Alpha Blending Two Data Streams Using a DSP48 DDR Technique

Summary
The full throughput of a Virtex™-4 DSP48 slice can be achieved by time-multiplexing two data streams with a double data rate (DDR) technique. Alpha blending is an example of this technique. This application note describes a reference design file (xapp706.zip) available on the Xilinx web site.

Introduction
The Virtex-4 XtremeDSP™ system feature, embodied as the DSP48 slice primitive, is a high-performance computing element operating at an industry-leading 500 MHz. The design of the Virtex-4 infrastructure supports this rate, with Xesium™ clock technology, Smart RAM, and LUTs configured as shift registers. Many applications, however, do not have data rates of 500 MHz. This application note describes how to harness the full computing performance of the DSP48 slice with data streams of lower rates by using a DDR technique through the DSP48 slice. The DSP48 slice, operating at 500 MHz, can multiplex between two data streams, each operating at 250 MHz. Alpha blending of video data is one application of this technique. Alpha blending combines two streams of video data according to a weighting factor called alpha. This article explains techniques and design considerations for applying a DDR technique to two data streams through a single DSP48 slice.

DSP48 Slice
The Virtex-4 DSP system elements are dedicated, diffused silicon with dedicated, high-speed routing. Each is configurable as: an 18 bit x 18 bit multiplier, a multiplier followed by a 48-bit accumulator (MACC), or a multiplier followed by an adder/subtracter. Built-in pipeline stages provide enhanced performance for throughput of 500 MHz. Even though all Virtex-4 devices have DSP48 slices, the SX family contains the largest ratio of DSP48 slices to logic elements. An industry high, the 512 DSP48 slices are ideal for math-intensive applications, such as image processing. The DSP48 slice is also very power efficient due to the use of a triple-oxide, 90 nm process. Architectural features of the DSP48 slice, such as built-in pipeline registers, accumulator, and cascade logic, nearly eliminate the use of general-purpose routing and logic resources for DSP functions and further reduce power. This slashes the DSP power consumption to a fraction of Virtex-II Pro devices.

DDR with Two Data Streams
DDR, as used in this application note, refers to multiplexing two input data streams into one stream at twice the rate and interleaving (in time) the data from each stream as shown in Figure 1. The diagram shows the reverse operation of creating two parallel resultant streams after processing.

![Figure 1: DSP48 DDR](image-url)
The DSP48 slice inputs can be driven at a fast 500 MHz clock rate from CLB flip-flops, CLB LUTs configured as shift registers (SRL16), and directly from block RAM. Block RAM configured as a FIFO using the built-in FIFO support, also supports the 500 MHz clock rate.

- [WRITTEN REQUEST A]:
Write down everything in the DSP48 alpha blending note from "DDR with Two" down to "1: DSP48 DDR](image-url)".

- [SUPPLIED DATA]:
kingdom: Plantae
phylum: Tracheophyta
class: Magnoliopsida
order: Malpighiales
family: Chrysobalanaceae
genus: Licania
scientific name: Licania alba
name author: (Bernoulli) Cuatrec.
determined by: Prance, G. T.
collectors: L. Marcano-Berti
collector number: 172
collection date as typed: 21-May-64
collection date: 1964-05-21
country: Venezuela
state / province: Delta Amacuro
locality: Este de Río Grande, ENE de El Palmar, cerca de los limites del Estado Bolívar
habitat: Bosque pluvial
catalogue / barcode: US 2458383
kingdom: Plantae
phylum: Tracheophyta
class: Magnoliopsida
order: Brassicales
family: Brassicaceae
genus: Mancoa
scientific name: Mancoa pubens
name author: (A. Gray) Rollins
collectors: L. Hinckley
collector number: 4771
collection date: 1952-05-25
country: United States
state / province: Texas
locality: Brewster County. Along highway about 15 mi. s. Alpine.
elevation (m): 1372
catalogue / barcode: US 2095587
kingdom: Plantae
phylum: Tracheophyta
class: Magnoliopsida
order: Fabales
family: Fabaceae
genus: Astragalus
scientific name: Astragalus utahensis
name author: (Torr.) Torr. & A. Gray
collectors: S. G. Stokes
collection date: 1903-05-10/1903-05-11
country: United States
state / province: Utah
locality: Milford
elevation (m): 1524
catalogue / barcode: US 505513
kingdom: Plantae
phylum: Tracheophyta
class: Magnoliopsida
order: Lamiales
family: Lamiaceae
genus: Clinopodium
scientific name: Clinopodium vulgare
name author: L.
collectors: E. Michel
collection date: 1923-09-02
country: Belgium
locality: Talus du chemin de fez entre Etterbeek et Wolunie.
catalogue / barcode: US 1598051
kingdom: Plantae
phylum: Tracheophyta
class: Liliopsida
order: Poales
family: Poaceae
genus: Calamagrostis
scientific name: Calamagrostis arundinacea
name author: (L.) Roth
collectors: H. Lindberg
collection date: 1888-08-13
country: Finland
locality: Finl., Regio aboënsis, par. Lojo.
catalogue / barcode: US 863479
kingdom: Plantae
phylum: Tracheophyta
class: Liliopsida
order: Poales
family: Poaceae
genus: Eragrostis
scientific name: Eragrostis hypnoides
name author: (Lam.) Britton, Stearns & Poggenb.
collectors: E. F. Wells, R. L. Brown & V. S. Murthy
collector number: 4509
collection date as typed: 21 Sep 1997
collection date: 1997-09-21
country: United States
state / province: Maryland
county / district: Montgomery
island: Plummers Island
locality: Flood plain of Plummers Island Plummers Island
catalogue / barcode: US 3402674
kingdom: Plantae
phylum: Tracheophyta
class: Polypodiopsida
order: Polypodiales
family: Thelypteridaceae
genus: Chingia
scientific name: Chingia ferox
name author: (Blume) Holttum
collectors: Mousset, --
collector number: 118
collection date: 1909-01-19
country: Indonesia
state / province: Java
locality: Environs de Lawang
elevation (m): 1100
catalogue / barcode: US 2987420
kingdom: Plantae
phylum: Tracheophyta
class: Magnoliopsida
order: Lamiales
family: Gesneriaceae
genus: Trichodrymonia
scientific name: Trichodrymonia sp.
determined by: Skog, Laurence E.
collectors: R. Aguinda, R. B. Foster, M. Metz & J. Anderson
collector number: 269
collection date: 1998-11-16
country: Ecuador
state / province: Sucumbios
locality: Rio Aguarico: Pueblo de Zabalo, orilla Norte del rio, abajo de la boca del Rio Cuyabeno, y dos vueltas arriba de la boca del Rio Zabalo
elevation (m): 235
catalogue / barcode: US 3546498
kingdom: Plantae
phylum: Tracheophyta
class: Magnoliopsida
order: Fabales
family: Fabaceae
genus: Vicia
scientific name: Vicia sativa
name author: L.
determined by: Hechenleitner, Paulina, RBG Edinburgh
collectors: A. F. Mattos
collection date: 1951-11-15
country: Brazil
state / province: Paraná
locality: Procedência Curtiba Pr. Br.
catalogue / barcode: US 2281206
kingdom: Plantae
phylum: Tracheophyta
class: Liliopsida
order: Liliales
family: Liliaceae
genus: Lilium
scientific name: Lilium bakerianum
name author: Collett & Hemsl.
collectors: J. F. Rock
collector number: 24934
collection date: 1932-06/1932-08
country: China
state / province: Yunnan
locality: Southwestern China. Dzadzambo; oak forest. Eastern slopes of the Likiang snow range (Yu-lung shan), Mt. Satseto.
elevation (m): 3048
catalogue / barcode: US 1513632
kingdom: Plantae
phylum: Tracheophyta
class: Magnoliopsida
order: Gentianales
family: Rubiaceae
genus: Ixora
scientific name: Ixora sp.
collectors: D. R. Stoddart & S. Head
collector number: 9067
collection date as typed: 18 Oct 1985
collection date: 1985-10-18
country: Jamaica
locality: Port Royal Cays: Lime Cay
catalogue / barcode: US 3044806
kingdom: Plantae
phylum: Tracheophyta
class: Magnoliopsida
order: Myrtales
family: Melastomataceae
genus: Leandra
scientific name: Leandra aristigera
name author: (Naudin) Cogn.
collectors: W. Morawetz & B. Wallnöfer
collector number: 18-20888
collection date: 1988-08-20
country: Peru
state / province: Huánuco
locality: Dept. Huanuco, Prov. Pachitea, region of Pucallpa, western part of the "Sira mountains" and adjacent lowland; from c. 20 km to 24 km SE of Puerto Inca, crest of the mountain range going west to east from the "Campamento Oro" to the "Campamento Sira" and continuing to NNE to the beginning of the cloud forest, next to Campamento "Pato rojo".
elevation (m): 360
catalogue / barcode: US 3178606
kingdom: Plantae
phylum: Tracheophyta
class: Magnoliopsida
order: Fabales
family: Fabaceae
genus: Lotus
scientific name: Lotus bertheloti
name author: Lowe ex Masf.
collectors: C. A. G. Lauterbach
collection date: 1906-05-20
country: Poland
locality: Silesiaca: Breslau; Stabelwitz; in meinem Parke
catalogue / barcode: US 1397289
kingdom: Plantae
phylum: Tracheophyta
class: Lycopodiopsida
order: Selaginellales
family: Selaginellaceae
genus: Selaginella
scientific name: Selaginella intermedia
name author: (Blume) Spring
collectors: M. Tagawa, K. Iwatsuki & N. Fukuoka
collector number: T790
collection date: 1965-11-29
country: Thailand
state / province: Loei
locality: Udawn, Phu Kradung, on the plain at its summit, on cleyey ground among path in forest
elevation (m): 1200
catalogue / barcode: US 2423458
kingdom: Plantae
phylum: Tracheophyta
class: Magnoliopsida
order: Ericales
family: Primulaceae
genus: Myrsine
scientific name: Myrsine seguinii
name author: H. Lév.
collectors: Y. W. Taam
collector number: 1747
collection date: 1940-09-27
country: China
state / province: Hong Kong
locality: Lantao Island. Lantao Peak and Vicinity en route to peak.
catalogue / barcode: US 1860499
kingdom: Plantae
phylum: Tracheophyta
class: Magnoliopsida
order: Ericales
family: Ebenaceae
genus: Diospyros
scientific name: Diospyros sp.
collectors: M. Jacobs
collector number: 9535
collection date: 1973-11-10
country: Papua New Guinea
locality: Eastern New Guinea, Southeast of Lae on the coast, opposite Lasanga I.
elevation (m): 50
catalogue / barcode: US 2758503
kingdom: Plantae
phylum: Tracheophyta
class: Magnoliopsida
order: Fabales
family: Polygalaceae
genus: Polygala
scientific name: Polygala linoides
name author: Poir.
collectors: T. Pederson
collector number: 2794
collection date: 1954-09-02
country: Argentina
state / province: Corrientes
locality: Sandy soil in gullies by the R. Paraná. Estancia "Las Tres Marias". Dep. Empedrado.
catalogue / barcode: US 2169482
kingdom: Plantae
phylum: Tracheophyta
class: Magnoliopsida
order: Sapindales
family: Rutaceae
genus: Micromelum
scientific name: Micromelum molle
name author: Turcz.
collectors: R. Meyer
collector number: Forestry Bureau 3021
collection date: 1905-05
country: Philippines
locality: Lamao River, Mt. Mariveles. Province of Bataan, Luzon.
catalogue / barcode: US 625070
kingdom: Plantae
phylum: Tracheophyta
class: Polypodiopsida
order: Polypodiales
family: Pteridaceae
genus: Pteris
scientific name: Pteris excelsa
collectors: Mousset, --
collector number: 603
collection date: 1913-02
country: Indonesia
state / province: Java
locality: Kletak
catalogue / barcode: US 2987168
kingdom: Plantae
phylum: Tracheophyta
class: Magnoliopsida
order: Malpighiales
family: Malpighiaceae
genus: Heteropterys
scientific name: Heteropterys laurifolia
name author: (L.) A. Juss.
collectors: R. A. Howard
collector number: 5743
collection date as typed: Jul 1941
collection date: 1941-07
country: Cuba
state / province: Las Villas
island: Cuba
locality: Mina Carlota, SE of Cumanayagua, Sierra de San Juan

- [WRITTEN REQUEST B]:
Pull out of the rows everything from the line containing "collectors: E. F." down to the line containing "genus: Lilium", both lines included, with each line unchanged.

- [FULL ANSWER A]:
DDR with Two Data Streams
DDR, as used in this application note, refers to multiplexing two input data streams into one stream at twice the rate and interleaving (in time) the data from each stream as shown in Figure 1. The diagram shows the reverse operation of creating two parallel resultant streams after processing.

![Figure 1: DSP48 DDR](image-url)

- [FULL ANSWER B]:
collectors: E. F. Wells, R. L. Brown & V. S. Murthy
collector number: 4509
collection date as typed: 21 Sep 1997
collection date: 1997-09-21
country: United States
state / province: Maryland
county / district: Montgomery
island: Plummers Island
locality: Flood plain of Plummers Island Plummers Island
catalogue / barcode: US 3402674
kingdom: Plantae
phylum: Tracheophyta
class: Polypodiopsida
order: Polypodiales
family: Thelypteridaceae
genus: Chingia
scientific name: Chingia ferox
name author: (Blume) Holttum
collectors: Mousset, --
collector number: 118
collection date: 1909-01-19
country: Indonesia
state / province: Java
locality: Environs de Lawang
elevation (m): 1100
catalogue / barcode: US 2987420
kingdom: Plantae
phylum: Tracheophyta
class: Magnoliopsida
order: Lamiales
family: Gesneriaceae
genus: Trichodrymonia
scientific name: Trichodrymonia sp.
determined by: Skog, Laurence E.
collectors: R. Aguinda, R. B. Foster, M. Metz & J. Anderson
collector number: 269
collection date: 1998-11-16
country: Ecuador
state / province: Sucumbios
locality: Rio Aguarico: Pueblo de Zabalo, orilla Norte del rio, abajo de la boca del Rio Cuyabeno, y dos vueltas arriba de la boca del Rio Zabalo
elevation (m): 235
catalogue / barcode: US 3546498
kingdom: Plantae
phylum: Tracheophyta
class: Magnoliopsida
order: Fabales
family: Fabaceae
genus: Vicia
scientific name: Vicia sativa
name author: L.
determined by: Hechenleitner, Paulina, RBG Edinburgh
collectors: A. F. Mattos
collection date: 1951-11-15
country: Brazil
state / province: Paraná
locality: Procedência Curtiba Pr. Br.
catalogue / barcode: US 2281206
kingdom: Plantae
phylum: Tracheophyta
class: Liliopsida
order: Liliales
family: Liliaceae
genus: Lilium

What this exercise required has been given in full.